Malcolm Jack 

Tony Visconti & Woody Woodmansey with Glenn Gregory review – Bowie revisited

The most over-qualified Bowie tribute band play the whole of The Man Who Sold the World
  
  

Glenn Gregory and Tony Visconti.
Bowie-oke … Glenn Gregory, left, and Tony Visconti. Photograph: Marilyn Kingwill

His makeup-daubed eye from the iconic cover for Aladdin Sane stares intensely from Woody Woodmansey’s kick drumhead. The rest is merely aura and association. “None of us would be here tonight if it wasn’t for David Bowie,” acknowledges Tony Visconti. “The reason why he isn’t here is he didn’t want to be.”

If the Thin White Duke can’t be coaxed into playing live again by even Woodmansey and Visconti – the former a Spider from Mars, the latter Bowie’s sometime bassist and producer of many of his classic albums, from 1970’s The Man Who Sold the World through to 2013’s The Next Day – then perhaps the world’s most over-qualified Bowie tribute band are as close as we’ll get to the real thing ever again.

His late guitarist and sideman Mick Ronson’s daughter Lisa Ronson and niece Hannah Berridge Ronson both sing backup. Singing lead is former Heaven 17 frontman Glenn Gregory – surely nobody’s idea of the next best thing to Bowie, but a very capable conduit.

Played in full, the hard-rocking The Man Who Sold the World is the effective raison d’etre for this tour. It’s hardly Bowie’s best album (its most famous song and title track is commonly mistaken to be by Nirvana, owing to a cover on their MTV Unplugged album). But it’s an apt rallying point, both because of its formative significance for Bowie and because legend has it Woodmansey and Visconti were as involved in the album’s authorship as its cover star was. Their lap of honour on the proto-glam likes of The Width of a Circle and Running Gun Blues is long overdue.

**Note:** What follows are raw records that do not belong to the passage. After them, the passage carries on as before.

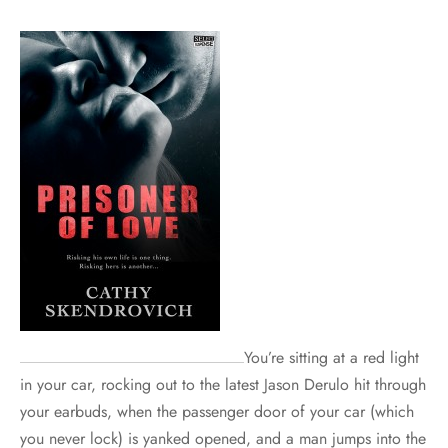
You’re sitting at a red light
in your car, rocking out to the latest Jason Derulo hit through
your earbuds, when the passenger door of your car (which
you never lock) is yanked opened, and a man jumps into the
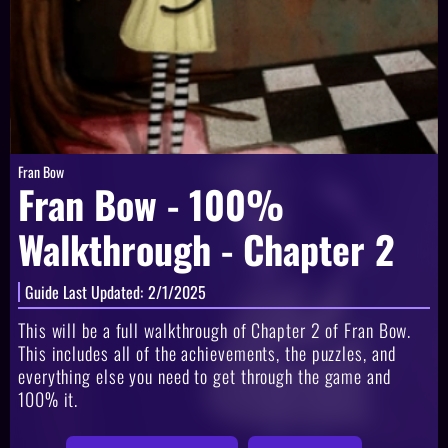
Fran Bow
Fran Bow - 100%
Walkthrough - Chapter 2
Guide Last Updated:
2/1/2025
This will be a full walkthrough of Chapter 2 of Fran Bow.
This includes all of the achievements, the puzzles, and
everything else you need to get through the game and
100% it.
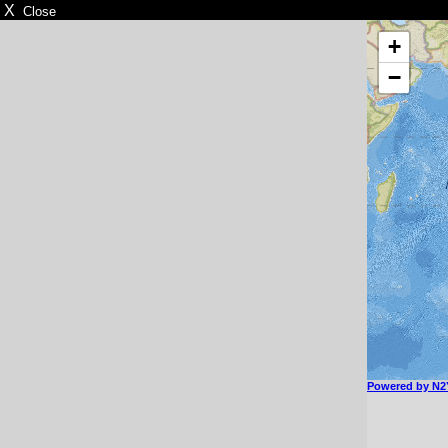
X
Close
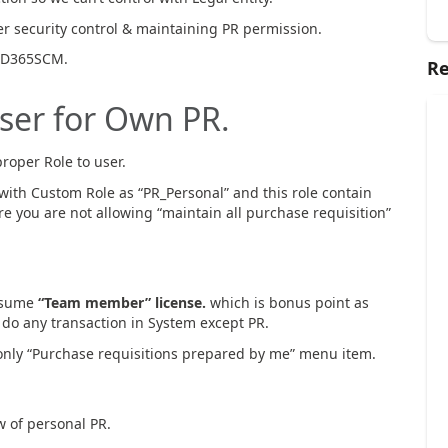
er security control & maintaining PR permission.
n D365SCM.
Re
User for Own PR.
roper Role to user.
with Custom Role as “PR_Personal” and this role contain
e you are not allowing “maintain all purchase requisition”
onsume
“Team member” license.
which is bonus point as
 do any transaction in System except PR.
o only “Purchase requisitions prepared by me” menu item.
ew of personal PR.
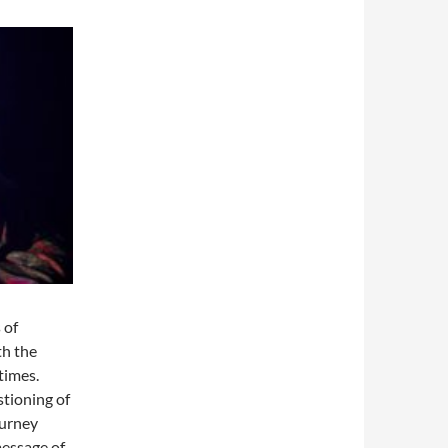
 of
th the
times.
stioning of
ourney
message of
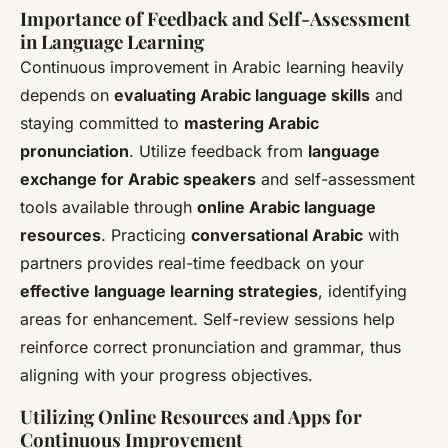
Importance of Feedback and Self-Assessment
in Language Learning
Continuous improvement in Arabic learning heavily
depends on
evaluating Arabic language skills
and
staying committed to
mastering Arabic
pronunciation
. Utilize feedback from
language
exchange for Arabic speakers
and self-assessment
tools available through
online Arabic language
resources
. Practicing
conversational Arabic
with
partners provides real-time feedback on your
effective language learning strategies
, identifying
areas for enhancement. Self-review sessions help
reinforce correct pronunciation and grammar, thus
aligning with your progress objectives.
Utilizing Online Resources and Apps for
Continuous Improvement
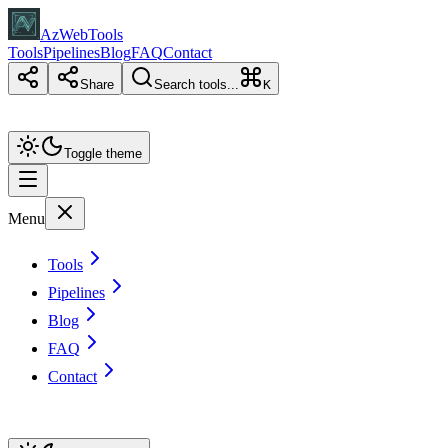
AzWebTools
Tools
Pipelines
Blog
FAQ
Contact
Share
Search tools...
K
Toggle theme
Menu
Tools
Pipelines
Blog
FAQ
Contact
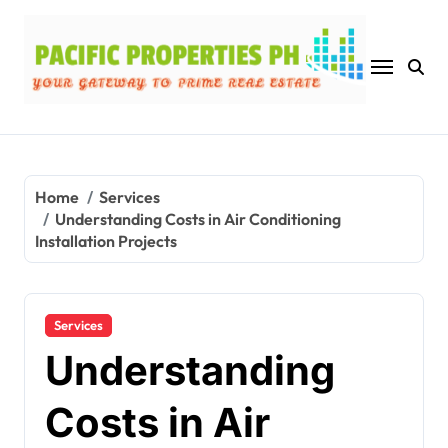
Skip
to
content
Home
Services
Understanding Costs in Air Conditioning
Installation Projects
Services
Understanding
Costs in Air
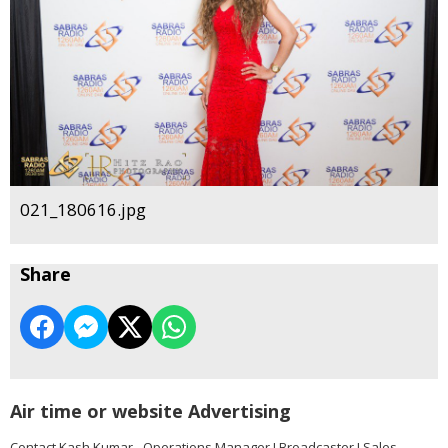
021_180616.jpg
Share
Air time or website Advertising
Contact Kash Kumar - Operations Manager I Broadcaster I Sales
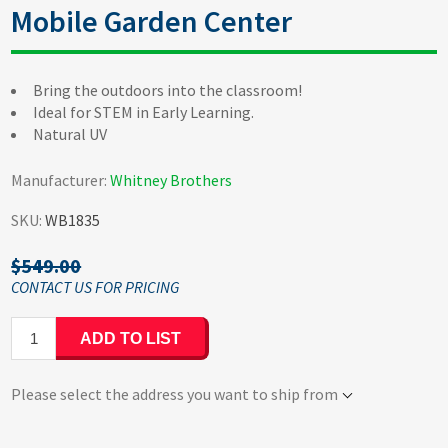
Mobile Garden Center
Bring the outdoors into the classroom!
Ideal for STEM in Early Learning.
Natural UV
Manufacturer:
Whitney Brothers
SKU:
WB1835
$549.00
ADD TO LIST
Please select the address you want to ship from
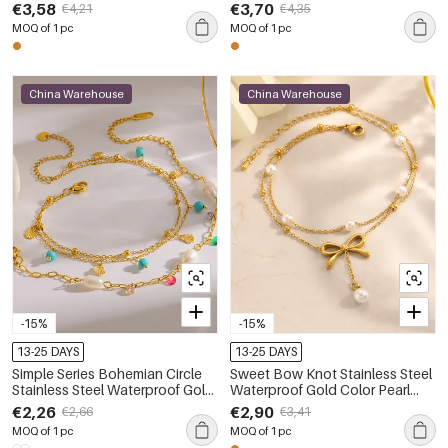
Anklets
Anklets
€3,58
€3,70
€4,21
€4,35
MOQ of 1 pc
MOQ of 1 pc
China Warehouse
China Warehouse
-15%
-15%
13-25 DAYS
13-25 DAYS
Simple Series Bohemian Circle
Sweet Bow Knot Stainless Steel
Stainless Steel Waterproof Gold
Waterproof Gold Color Pearl
Color Anklets
Anklets
€2,26
€2,90
€2,66
€3,41
MOQ of 1 pc
MOQ of 1 pc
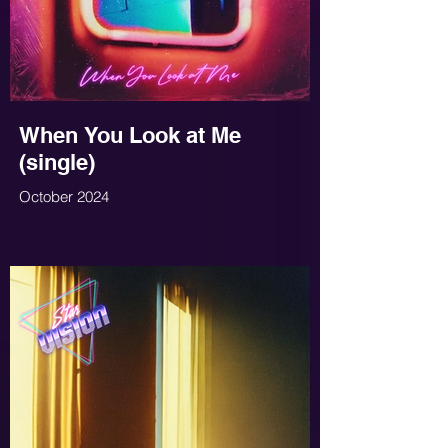
When You Look at Me
(single)
October 2024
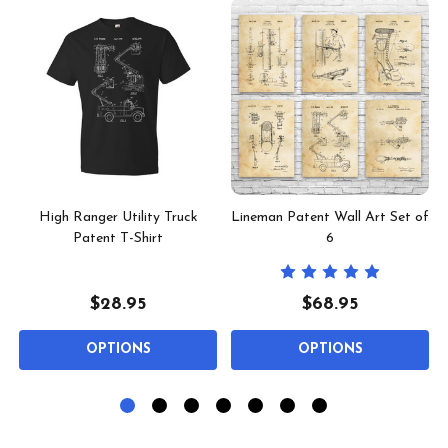
High Ranger Utility Truck
Lineman Patent Wall Art Set of
Patent T-Shirt
6
$28.95
$68.95
OPTIONS
OPTIONS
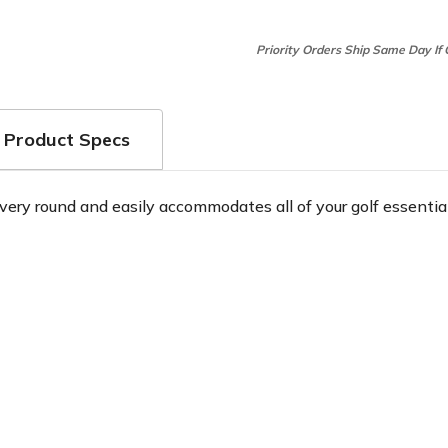
Priority Orders Ship Same Day If
Product Specs
very round and easily accommodates all of your golf essential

But the fun really begins in the Bowie-oke second half, as his full early-70s oeuvre is plundered at random. Lisa Ronson and Gregory ham it up amusingly, duetting on Watch That Man. After fully four misstarts by pianist Berenice Scott are awkwardly laughed off, Life on Mars? lifts off towards the cosmos. Ziggy Stardust, Changes, Time and a wham-bamming Suffragette City feature in a celebratory final flourish worthy of a respectful wink from Bowie’s all-seeing eye.

• At Colchester arts centre, 28 June; O2 Academy, Birmingham, 29 June; O2 Shepherd’s Bush Empire, London, 30 June.